■ **QUOTED TEXT**:
● ● ● ● ● ● ●
/
News Article

The Role Natural Gas in the Energy Mix

Wed, 02/25/2015 - 16:58

Moderator: Tania Ortiz, President of AMGN
Speaker: David Madero Suárez, Director General of CENAGAS
Speaker: Jorge Armando Guitérrez Vera, President of Cogenera México
Speaker: David Lozano, Director General of VOPAK
Speaker: Sergio Beristain, Founding Partner of Beristain + Asociados

In a panel that broadly tackled the challenges that lie within Mexico's current natural gas system, Madero Suárez, Director General of CENAGAS, began by referring to the abundant enthusiasm that exists as a result of the Reform. “The challenges of implementing the Reform allow us to lay out some very ambitious terms. We are now very close to signing the documents that will officially give birth to CENAGAS,” he specified. CENAGAS’ mission is to guarantee a reliable supply of natural gas, making it a very important player from the start, given the focus placed on energy efficiency. One of its most important roles will be to coordinate the improvement of natural gas infrastructure. For the first time in Mexico, it will seek to create a technical consultancy practice for natural gas, which will have to be based on the EU model since it does not exist in the US. Madero Suárez added that this consultancy must, among other areas, figure out how to operate and maintain a supply nationwide during emergency times. Furthermore, CENAGAS will have to operate more than 9,000km of pipelines that currently exist, as well as ensure the steady growth of the network due to private investment. “We need to provide a social vision to investors so they know they will achieve their business goals.”

He moved on to the theme of bidding, stating that CENAGAS would oversee a market in which private players will feel confident. “Currently, they feel it is difficult to win bids in Mexico so CENAGAS must dissipate this,” he stated. “In operating the pipelines, we seek to maintain the existing best practices in Mexico and improve them. Our role as a regulator will see us make proposals and enact changes demanded by the private sector. CENAGAS has been preparing for five months to allow us to operate fully as soon as possible once we are officially launched.” CENAGAS has already signed contracts with PEMEX, leading to both legal and technical groups to be created between the two SOEs, allowing for data sharing, ensuring process compatibility, and the exchange of legal responsibilities between the two. Madero Suárez noted that such an exchange must be done skilfully to ensure no interruption of natural gas for users. “We have also evolved in becoming overseers of the CRE in getting the right certifications and in getting permits transferred such as those covering our operation of the pipeline network.”

Finally, he stated that CENAGAS will also be ensuring that the pipeline network is equally distributed among all states, not only in the north. For example, Chiapas has now built a Natural Gas Distribution Center, which is in line with CENAGAS' goal to oversee the expansion of natural gas infrastructure nationwide.
● ● ● ● ● ● ●
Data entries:
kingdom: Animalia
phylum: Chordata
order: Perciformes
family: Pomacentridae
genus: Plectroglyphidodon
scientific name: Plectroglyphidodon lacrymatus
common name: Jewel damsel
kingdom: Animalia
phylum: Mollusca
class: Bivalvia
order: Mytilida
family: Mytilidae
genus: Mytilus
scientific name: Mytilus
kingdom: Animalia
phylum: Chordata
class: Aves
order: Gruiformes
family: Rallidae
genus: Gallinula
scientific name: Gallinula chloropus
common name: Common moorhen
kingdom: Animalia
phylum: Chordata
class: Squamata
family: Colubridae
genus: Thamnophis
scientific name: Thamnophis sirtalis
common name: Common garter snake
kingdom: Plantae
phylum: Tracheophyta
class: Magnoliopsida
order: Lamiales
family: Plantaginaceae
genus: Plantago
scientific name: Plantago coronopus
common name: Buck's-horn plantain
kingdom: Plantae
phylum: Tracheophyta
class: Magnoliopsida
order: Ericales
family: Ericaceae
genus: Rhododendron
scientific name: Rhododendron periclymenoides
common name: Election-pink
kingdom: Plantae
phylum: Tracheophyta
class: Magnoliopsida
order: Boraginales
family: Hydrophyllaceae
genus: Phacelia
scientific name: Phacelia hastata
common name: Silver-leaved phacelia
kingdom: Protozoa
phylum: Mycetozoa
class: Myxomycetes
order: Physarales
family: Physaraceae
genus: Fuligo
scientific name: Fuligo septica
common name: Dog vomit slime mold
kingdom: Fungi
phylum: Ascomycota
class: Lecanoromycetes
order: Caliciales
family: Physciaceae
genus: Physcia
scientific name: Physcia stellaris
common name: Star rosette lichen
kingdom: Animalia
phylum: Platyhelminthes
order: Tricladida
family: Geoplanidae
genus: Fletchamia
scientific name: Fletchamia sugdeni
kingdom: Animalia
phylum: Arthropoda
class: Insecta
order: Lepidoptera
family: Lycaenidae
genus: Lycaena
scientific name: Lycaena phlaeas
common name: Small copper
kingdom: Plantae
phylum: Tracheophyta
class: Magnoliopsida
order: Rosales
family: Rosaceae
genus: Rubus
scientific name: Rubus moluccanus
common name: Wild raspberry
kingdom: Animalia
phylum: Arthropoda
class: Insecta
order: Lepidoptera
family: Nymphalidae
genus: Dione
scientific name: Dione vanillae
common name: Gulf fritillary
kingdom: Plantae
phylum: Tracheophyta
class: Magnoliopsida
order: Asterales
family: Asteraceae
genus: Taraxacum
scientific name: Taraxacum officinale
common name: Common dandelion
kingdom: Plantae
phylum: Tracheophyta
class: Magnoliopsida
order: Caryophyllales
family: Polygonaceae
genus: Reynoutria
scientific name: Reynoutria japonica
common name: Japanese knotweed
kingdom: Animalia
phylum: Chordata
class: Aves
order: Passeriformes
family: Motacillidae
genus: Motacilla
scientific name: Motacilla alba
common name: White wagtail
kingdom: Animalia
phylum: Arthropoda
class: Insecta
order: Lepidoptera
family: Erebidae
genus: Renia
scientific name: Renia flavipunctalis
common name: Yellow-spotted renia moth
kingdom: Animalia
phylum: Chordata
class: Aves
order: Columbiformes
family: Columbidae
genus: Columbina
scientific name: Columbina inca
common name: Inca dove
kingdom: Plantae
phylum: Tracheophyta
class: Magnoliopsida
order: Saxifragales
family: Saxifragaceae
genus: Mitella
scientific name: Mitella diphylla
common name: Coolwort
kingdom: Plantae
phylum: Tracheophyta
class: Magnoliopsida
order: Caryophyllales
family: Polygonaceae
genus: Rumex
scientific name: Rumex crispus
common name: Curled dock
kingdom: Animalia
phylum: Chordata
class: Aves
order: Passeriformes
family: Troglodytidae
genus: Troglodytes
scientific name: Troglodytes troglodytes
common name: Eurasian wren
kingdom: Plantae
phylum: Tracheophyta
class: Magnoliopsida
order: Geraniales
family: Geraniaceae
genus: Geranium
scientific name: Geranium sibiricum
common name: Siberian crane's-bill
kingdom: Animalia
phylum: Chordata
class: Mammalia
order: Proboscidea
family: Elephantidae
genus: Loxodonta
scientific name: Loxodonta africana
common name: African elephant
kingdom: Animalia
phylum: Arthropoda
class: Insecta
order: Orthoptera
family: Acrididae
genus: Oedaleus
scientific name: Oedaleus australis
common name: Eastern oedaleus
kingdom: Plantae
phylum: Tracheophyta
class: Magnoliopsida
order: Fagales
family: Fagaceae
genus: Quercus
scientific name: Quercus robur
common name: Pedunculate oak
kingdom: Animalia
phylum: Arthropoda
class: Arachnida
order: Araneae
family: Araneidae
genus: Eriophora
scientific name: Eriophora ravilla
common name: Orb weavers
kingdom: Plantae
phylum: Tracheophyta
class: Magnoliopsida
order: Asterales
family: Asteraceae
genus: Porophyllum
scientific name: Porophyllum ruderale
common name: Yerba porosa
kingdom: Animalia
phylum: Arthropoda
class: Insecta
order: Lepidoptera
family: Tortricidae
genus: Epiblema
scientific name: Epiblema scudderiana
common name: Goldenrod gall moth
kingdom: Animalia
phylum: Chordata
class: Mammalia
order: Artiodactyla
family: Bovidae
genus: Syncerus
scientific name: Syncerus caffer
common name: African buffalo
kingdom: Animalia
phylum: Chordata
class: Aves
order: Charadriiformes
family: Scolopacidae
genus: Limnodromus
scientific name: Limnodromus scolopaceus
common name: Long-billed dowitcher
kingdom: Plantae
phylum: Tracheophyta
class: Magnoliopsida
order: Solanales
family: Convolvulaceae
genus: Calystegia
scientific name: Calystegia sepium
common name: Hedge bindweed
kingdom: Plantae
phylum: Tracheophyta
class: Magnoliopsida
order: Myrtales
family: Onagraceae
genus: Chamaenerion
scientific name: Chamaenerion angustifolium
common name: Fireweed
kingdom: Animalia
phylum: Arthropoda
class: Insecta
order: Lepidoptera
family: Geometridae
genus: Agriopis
● ● ● ● ● ● ●
■ **SHORT TASK A**:
According to the natural gas article, how many kilometers of existing pipelines will CENAGAS have to operate?
■ **SHORT TASK B**:
Resume the natural gas article right after its last sentence.
None of the entries are needed.

■ **TASK RESPONSE A**:
More than 9,000 km.

■ **TASK RESPONSE B**:
Moderator Tania Ortiz stated that the Energy Reform and the management of natural gas were vital for all Mexicans before asking Jorge Gutiérrez Vera to comment on the role of this hydrocarbon. Gutiérrez Vera explained that cogeneration or combined cycle cannot exist without natural gas, except for some small cases where biogas is used. However, he feels that cogeneration will never reach the level of natural gas and has no need to do so. PEMEX, CFE, and CENAGAS need to work together to foster cogeneration and trigeneration. If so, Mexico could achieve the best energy efficiency and least expensive power around from cogeneration, while diminishing greenhouse emissions. “We need to change the design of cogeneration schemes and make them more attractive,” said Gutiérrez Vera. “We have also benefited from the energy bank, but if this is removed, the cogeneration model will have to be remade to take this into account. If the bank no longer works, then the base users of cogeneration will have to participate in financing such projects.”

After Gutiérrez Vera finished, David Lozano took over to discuss the need for storage infrastructure along Mexico's natural gas pipeline network, which is currently very small. Lozano began by explaining that Mexico is in a pathfinder period. Natural gas has played a more prominent role in Mexico's energy mix when the sector was first opened to private investors. The expansion of the gas pipeline network is proof of this. Many factories and plans have also switched to natural gas, making them cheaper and cleaner. Supplying natural gas to industries and houses has also been a major achievement. “The Energy Reform provided the next stage of evolution, but future challenges lie ahead,” explained Lozano. “The creation of CENAGAS and its independent oversight of the pipeline network present a huge challenge. We still have a lot to do to bring natural gas, a clean fuel, to its full potential in Mexico.” He was happy that ever more pipelines are being put up for bidding, as this will generate trust among investors. The more industries rely on natural gas, the more its demand will keep improving and new supply will grow in consequence. “We must meet these new challenges head on as the Mexican government's vision for the country to become a global power by 2040 requires us to succeed,” he concluded.

Ortiz then stated that Sergio Beristain would discuss the 1995 reform attempts and how that experience influenced, positively and negatively, the current Reform. Beristain began by saying that the 1995 Reform was far more successful than commonly believed, although it still left Mexico far from its goal. “Since 1995, companies can enter the distribution market through successful bids, backed by the legal framework. But new challenges lie ahead. In 1995, the pipeline network, natural gas distribution and transmission were greatly developed,” he explained. According to Beristain, regulations back then posed an obstacle, stopping the harmonious development of the natural gas market. The existing laws allowed specific permits for this purpose but these were abused by energy giants that affected how distributors wanted to invest. “That has now changed as the law mandates very specific requirements to create harmony between transmission and distribution. The permits are now far more efficient.”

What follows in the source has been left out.